Об искусстве - Поль Валери
Шрифт:
Интервал:
Закладка:
Царство порядка, каковое есть царство символов и знаков, неизбежно приходит к почти всеобщему разоружению, которое начинается с отказа от зримого оружия и мало-помалу завоевывает сердца. Мечи укорачиваются и исчезают, характеры выравниваются. Нечувствительно уходит в прошлое эра, в которой господствовал факт. Воплотившись в предвидении и традиции, будущее и минувшее, две эти воображаемые перспективы, подчиняют себе и теснят настоящее.
Мир общества представляется нам теперь столь же естественным, как само естество, хотя держится он исключительно неким чудом.

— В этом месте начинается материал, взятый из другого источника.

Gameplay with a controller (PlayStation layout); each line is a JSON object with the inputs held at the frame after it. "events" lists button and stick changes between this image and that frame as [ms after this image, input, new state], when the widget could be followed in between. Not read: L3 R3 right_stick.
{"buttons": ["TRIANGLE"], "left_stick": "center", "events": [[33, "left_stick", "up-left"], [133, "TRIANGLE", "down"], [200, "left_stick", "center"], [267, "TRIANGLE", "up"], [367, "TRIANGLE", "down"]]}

Не является ли и впрямь своего рода суммой заклятий эта система, которая зиждется на письменных знаках, на власти слов, на сдерживаемых обещаниях, на действенных образах, на соблюдаемых обыкновениях и условностях — что значит на чистых фикциях? Г
Этот мир отношений в силу привычки видится нам столь же устойчивым, столь же самодовлеющим, как и физический мир; и, будучи творением людей, он, однако, как творение неделимое и восходящее к незапамятным временам, кажется нам не менее сложным и не менее загадочным, нежели мир естества. Я снимаю шляпу, я приношу клятву, я совершаю тысячи странностей, коих происхождение столь же темно, как и происхождение материи. Будь то рождение, смерть или акт любви — ко всему примешивается масса вещей отвлеченных и непостижимых. В конечном итоге механизм общества обрастает столь опосредствованными причинами, столь смутными воспоминаниями и столь изобильными звеньями, что мы теряемся в лабиринте запутанных предписаний и связей. Жизнь всякого организованного народа соткана из бесчисленных нитей, большинство которых уходит в историю и сливается воедино лишь где‑то во тьме времен, силою обстоятельств, которые никогда уже не повторятся. Никто больше не знает их путей и не может проследить их сцеплений. Д
Когда порядок наконец упрочен — иными словами, реальность достаточно загримирована и зверь в нас достаточно укрощен, — возможной становится свобода духа.
В атмосфере порядка мысль человеческая набирается смелости. Под сенью действующих гарантий и благодаря помрачению смысла происходящего воспрянувшие и всколыхнувшиеся умы не видят в традициях общества ничего, кроме помех и нелепицы. Забвение условий и предпосылок порядка — свершившийся факт; и это выветривание происходит быстрее всего как раз у тех, кому этот порядок больше всего служил и покровительствовал. Е
Разум, который тем меньше связан глубинными требованиями порядка, чем точнее они исполнялись, дабы позволить ему о них не думать, опьяняется своим относительным привольем, тешится блеском своей премудрости и своими чистыми комбинациями.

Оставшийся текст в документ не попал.